- MATERIAL SUPPLIED -
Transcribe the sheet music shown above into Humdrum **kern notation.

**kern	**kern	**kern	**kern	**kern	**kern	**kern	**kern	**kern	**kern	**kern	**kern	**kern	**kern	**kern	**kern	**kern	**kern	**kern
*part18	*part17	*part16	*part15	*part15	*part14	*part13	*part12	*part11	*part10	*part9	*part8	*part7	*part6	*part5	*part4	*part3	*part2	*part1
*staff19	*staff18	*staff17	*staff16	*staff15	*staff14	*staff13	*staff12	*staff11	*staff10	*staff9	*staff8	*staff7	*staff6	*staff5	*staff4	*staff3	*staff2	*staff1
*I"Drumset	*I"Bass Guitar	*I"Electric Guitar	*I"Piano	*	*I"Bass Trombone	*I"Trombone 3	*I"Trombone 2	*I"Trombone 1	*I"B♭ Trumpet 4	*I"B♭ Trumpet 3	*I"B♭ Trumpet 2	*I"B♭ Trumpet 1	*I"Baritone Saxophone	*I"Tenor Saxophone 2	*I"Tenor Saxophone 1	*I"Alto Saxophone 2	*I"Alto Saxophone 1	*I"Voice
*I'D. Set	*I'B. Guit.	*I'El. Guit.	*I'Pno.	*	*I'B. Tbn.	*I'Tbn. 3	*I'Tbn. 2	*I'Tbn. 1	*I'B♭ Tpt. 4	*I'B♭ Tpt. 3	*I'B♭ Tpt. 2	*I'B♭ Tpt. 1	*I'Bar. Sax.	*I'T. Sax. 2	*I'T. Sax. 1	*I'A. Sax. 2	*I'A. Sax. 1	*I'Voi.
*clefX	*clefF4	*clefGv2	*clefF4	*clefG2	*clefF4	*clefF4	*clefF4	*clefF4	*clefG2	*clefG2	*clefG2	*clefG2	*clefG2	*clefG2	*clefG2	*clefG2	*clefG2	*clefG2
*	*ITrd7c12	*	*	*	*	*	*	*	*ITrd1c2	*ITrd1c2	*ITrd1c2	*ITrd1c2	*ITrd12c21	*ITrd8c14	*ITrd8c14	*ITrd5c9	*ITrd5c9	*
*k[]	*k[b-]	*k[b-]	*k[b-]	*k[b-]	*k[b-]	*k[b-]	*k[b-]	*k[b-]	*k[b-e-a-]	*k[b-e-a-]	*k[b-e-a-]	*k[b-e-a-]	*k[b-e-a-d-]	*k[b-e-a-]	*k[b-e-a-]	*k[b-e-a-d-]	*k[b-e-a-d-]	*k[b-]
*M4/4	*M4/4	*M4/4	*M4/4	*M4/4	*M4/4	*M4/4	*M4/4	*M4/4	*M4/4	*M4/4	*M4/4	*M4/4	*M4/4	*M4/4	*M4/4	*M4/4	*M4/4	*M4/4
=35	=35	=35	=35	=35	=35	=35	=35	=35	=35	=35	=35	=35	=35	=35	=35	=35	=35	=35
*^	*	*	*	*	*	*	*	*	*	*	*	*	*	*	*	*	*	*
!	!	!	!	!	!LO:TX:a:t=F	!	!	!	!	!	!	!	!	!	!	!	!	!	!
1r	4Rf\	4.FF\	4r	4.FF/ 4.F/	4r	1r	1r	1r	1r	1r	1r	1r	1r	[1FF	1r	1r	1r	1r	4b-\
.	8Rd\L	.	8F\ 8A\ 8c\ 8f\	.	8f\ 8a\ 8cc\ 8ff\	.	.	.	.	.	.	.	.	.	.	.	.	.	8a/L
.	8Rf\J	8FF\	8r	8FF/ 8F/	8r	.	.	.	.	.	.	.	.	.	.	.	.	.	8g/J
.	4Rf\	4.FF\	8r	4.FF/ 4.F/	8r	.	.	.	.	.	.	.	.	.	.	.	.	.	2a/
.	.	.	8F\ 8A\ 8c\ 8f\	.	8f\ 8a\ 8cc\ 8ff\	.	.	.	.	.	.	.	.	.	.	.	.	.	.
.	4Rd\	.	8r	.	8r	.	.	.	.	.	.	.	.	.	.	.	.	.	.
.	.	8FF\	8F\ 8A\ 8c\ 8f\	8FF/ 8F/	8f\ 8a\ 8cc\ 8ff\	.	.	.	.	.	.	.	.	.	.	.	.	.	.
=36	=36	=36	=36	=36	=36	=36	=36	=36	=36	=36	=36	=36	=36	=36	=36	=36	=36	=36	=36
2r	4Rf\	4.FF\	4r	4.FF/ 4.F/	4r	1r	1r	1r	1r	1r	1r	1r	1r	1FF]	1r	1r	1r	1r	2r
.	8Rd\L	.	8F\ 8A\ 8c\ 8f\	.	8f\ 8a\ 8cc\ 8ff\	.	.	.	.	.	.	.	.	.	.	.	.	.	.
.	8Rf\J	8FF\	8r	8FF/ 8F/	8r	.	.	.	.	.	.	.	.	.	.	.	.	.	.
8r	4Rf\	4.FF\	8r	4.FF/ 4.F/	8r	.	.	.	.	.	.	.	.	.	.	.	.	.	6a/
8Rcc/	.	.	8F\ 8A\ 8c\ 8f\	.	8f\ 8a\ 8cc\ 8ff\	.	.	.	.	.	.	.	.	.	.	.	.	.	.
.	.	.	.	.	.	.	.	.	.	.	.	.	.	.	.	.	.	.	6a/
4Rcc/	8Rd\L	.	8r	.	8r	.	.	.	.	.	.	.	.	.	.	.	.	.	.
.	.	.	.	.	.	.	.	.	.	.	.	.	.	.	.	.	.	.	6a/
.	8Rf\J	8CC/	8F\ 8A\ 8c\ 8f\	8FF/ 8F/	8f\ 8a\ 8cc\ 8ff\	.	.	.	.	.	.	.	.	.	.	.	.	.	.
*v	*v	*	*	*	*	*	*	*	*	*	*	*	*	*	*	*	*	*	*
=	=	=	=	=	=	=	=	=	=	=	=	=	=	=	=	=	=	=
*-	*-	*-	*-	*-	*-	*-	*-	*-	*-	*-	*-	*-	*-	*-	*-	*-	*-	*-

- AIM -
Report how many lines of the records above contain the string "kern", with uppercase and lowercase letters counted as different, and give only the number.

- WRITTEN SOLUTION -
2